Life in the Slow Lane: We're All Melting
What a week! Okay, so I know other places are hotter than Cornville but I don't know that I've ever been more miserable...not even when I lived in Corpus Christi, Texas or New Jersey. I'm a Westerner, born (Montana) and raised (Denver, mostly) and have lived most of my adult life in Arizona (Phoenix, mostly). It's dry out here while on the other side of the Rockies mid-summer days can feel as though like someone turned on a sticky, warm, trickling shower. The only upside is that my hair curls in the humidity.
Well, it's curling now even though I'm sitting inside my wonderfully air-conditioned house. This, when it's cloudy and only 94 degrees outside. That's the result of living in Phoenix for so many years.
Anything under 100 degrees isn't really hot. There are big fluffy thunderheads cresting over House Mountain, building steadily higher and growing ever more white. Of course, what I can see over the mountain is really up in Flagstaff. Now, that's mind-bending. How tall are those things? But those thunderheads and the storm they precede will likely never reach Cornville or me. That's because of the hills, mesas and mountains that surround this place. We have our own little storm-prevention shield. Instead, we have to watch as storm after storm drops needed moisture everywhere but here.
I'm not the only one inside just now. The dogs are sprawled on the floor near my desk, happily enjoying the fan. Moosie is laying on the clean floor, and it will be clean when he gets up to go back outside. Bear is like the character Pigpen from "Peanuts". He sheds dirt in large, continual clouds, leaving piles wherever he's stayed for longer than a moment.
Outside, some of my birds are snuggled deep into the clover in the pasture. I irrigated last night and the soil is still moist and cool.
The others are under the trees at the back of their barn. I have a leaky irrigation valve back there that's created a nice little mudhole.
From youngest to oldest, the birds take turns standing in the glop, then make their way to the ditch and rinse their feet. Apparently, this has a cooling effect.
As for the cats and the sheep, neither of those species--at least of the members of those species that live on this farm--seem affected by the heat or humidity. On the patio, one of my cats is sound asleep on my patio, stretched out on the NEW cushions I got for my outdoor furniture, while down in the orchard the sheep don't even seem to be panting despite their wool coats. I guess I shouldn't be surprised. Both species originate in the Middle East.
Now as for the the deer grazing in my lower pastures... Oh, did I forget to mention them? That's right, the cows moved out and the deer moved in. I can't blame them. It's lush down there, and that's because of me. I couldn't stand seeing some of my land dying under a layer of river rock, so over the prior three years I rotated the cows down there, hoping their their leftover hay and manure might encourage growth. It did!

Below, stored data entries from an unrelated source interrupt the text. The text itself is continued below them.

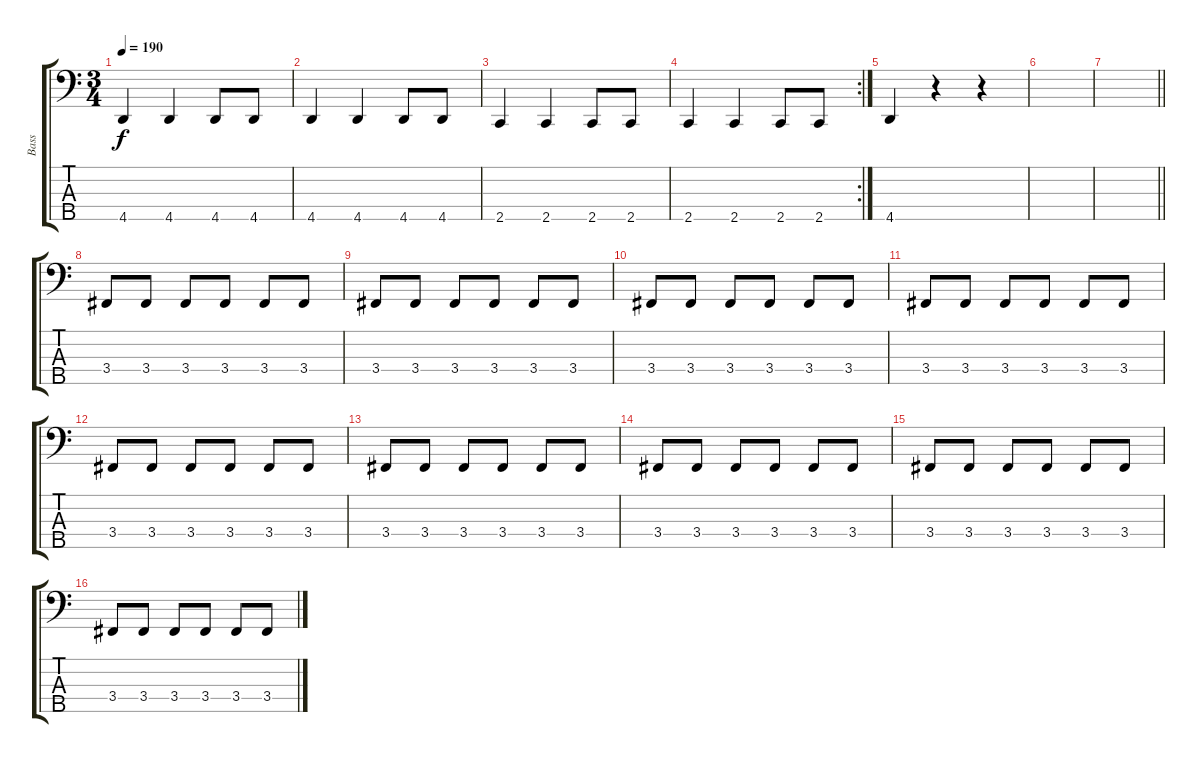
\track ("Bass" "Bass") {instrument electricbasspick}
\staff {score tabs}
\tuning (Gb2 Db2 Ab1 Eb1 Bb0) {hide}
\ts (3 4)
\tempo 190
\clef f4
\ks c
4.5.4{dy f} 4.5.4 4.5.8 4.5.8 |
4.5.4 4.5.4 4.5.8 4.5.8 |
2.5.4 2.5.4 2.5.8 2.5.8 |
\rc 2
2.5.4 2.5.4 2.5.8 2.5.8 |
4.5.4 r.4 r.4 |
|
\barLineRight lightlight
|
3.4.8 3.4.8 3.4.8 3.4.8 3.4.8 3.4.8 |
3.4.8 3.4.8 3.4.8 3.4.8 3.4.8 3.4.8 |
3.4.8 3.4.8 3.4.8 3.4.8 3.4.8 3.4.8 |
3.4.8 3.4.8 3.4.8 3.4.8 3.4.8 3.4.8 |
3.4.8 3.4.8 3.4.8 3.4.8 3.4.8 3.4.8 |
3.4.8 3.4.8 3.4.8 3.4.8 3.4.8 3.4.8 |
3.4.8 3.4.8 3.4.8 3.4.8 3.4.8 3.4.8 |
3.4.8 3.4.8 3.4.8 3.4.8 3.4.8 3.4.8 |
3.4.8 3.4.8 3.4.8 3.4.8 3.4.8 3.4.8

And of course now I don't have any large ruminants to pasture in the area. That's left me with 5 foot tall foliage and no access to the creek at the moment. Hence the deer. A few days ago Moosie and I scared off a young buck, his antlers still in velvet. His hooves clattered and splashed on the rocks in the creek as he made his escape.
For that moment I heard my cows again. I do miss them, although the sheep are beginning to get more interesting and more interested.
Then again, I have pigs coming next week. I hear they have personality.
I still can't believe I did it. I bought two little gilts. Oh geez.
I'm either crazy or a born farmer. State of my suspect mind aside, at
94 degrees outside, with air so thick and wet it feels like I'm swimming in it, my hair is in ringlets. I'm definitely melting.